The Welsh UKIP leader Neil Hamilton has sparked a row over the Welsh Baccalaureate.
Mr Hamilton told Assembly members that elite universities were “not terribly interested” in the qualification.
His comment drew heckles from the government benches during First Minister’s Questions at the Senedd.
“The top three universities don’t require it at all,” Mr Hamilton added. “Does the First Minister not see that in the circumstances, this is a distraction from a more useful use of time in schools?”
Carwyn Jones said the Welsh Baccalaureate gave “breadth” to the curriculum.
The qualification prioritises developing students’ skills over more traditional forms of assessment.
What do students think?
not to be dramatic but welsh bacc is literally the most boring, soul draining subject ever and I cannot wait to never have to do it again
— Emily Harrison (@Emzy452) January 8, 2018
Welsh bacc???its a no from me…… it’s literally as irrelevant as those collectible dishes my nan keeps
— Ind (@india_davis9) March 20, 2017
Welsh bacc is one of the worst things in the world
— izzy (@izzyparryyy) December 14, 2017
The Welsh Government is aiming for “universal rollout” of the Welsh Baccalaureate by 2020.
Data from Oxford and Cambridge universities revealed that of the 153 conditional offers made in 2017 to Welsh students, none included the Welsh Baccalaureate.
Neither Durham nor Warwick accept the Welsh Baccalaureate in place of an A-level, while the LSE says the qualification is a “non-preferred” subject.
Research by Cardiff University, which accepts the Welsh Baccalaureate, found that students who achieved it did worse academically when at university than those who did not.
Other Russell Group universities such as Bristol and Exeter accept the Welsh Baccalaureate as an A-level equivalent.
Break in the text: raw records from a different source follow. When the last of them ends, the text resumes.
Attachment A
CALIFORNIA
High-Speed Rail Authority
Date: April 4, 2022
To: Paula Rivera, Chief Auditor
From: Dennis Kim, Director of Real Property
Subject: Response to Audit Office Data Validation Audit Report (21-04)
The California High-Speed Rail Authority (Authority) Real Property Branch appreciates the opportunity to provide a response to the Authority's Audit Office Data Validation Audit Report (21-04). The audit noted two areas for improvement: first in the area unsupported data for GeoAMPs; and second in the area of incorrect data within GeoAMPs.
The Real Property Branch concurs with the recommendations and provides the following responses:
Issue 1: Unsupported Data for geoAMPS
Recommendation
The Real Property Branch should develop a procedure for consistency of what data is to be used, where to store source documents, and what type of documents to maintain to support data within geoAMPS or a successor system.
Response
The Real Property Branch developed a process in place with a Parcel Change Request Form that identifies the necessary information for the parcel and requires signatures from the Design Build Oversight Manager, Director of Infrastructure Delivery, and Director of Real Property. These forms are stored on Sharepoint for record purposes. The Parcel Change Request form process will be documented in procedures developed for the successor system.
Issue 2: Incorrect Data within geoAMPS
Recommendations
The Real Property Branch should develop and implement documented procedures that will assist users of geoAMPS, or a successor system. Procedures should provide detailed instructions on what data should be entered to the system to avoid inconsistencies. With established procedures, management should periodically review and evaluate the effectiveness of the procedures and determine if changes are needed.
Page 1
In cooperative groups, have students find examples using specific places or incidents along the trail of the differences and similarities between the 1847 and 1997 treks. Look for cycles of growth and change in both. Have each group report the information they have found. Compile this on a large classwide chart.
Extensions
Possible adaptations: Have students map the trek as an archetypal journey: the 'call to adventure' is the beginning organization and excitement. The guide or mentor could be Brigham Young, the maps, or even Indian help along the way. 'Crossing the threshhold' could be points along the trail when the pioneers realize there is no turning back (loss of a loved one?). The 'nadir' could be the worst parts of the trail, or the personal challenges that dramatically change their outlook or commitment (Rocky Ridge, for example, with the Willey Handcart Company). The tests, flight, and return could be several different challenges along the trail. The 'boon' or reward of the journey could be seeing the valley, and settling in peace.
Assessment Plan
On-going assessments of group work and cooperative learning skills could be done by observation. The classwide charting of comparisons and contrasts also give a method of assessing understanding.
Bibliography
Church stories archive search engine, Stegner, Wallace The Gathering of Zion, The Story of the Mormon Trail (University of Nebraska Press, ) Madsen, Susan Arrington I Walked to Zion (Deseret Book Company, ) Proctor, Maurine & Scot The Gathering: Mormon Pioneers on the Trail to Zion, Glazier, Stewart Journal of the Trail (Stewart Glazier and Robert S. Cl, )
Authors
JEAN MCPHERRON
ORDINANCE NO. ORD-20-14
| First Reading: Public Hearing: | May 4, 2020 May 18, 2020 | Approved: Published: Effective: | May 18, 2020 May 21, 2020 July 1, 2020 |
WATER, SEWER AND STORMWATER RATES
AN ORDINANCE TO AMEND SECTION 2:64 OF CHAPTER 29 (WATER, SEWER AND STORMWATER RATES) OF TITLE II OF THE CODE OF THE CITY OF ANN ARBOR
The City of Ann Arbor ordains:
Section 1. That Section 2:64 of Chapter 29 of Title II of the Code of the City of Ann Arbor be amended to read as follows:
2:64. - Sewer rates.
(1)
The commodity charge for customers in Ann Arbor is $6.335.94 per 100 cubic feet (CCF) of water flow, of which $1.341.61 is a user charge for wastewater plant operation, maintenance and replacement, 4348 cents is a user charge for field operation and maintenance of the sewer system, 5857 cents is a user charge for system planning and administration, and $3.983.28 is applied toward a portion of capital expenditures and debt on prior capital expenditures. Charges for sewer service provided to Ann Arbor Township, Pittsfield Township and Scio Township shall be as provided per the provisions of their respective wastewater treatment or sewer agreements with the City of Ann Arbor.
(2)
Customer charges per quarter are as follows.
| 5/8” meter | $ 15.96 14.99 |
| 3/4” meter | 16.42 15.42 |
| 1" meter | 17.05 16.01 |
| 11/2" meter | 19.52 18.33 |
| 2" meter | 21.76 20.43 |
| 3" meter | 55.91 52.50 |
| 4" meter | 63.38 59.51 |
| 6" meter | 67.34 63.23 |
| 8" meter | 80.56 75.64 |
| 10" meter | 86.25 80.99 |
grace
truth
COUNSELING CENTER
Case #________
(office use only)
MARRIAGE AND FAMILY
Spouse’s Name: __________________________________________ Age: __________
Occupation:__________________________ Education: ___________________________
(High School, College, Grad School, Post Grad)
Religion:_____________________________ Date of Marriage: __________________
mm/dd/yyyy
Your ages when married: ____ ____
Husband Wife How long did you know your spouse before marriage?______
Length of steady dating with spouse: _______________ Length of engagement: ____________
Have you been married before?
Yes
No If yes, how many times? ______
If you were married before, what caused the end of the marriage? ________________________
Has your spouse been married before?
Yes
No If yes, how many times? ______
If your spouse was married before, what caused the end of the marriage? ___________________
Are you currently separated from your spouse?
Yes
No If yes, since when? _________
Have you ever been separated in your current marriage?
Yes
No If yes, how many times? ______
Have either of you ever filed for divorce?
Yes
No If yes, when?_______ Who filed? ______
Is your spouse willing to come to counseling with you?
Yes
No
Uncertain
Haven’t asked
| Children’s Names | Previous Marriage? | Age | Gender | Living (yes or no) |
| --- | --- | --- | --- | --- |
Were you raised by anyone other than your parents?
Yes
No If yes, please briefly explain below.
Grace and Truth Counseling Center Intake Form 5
In a report released last month, exams watchdog Qualifications Wales said Welsh Baccalaureate taught “highly relevant skills” – but that its structure is too complex, with some aspects “over-assessed”.
Roath-based Lynne Phillips is a piano teacher. Many of her students study the baccalaureate in school.
“The biggest criticism I hear from students is it’s one big checkbox exercise, and it impacts on A-level choices. They see it taking up a large amount of time that they could productively use elsewhere,” said Ms Phillips.
“As a non-compulsory subject I think it’s actually probably rather good, but as a compulsory one it’s a waste of space,” she added.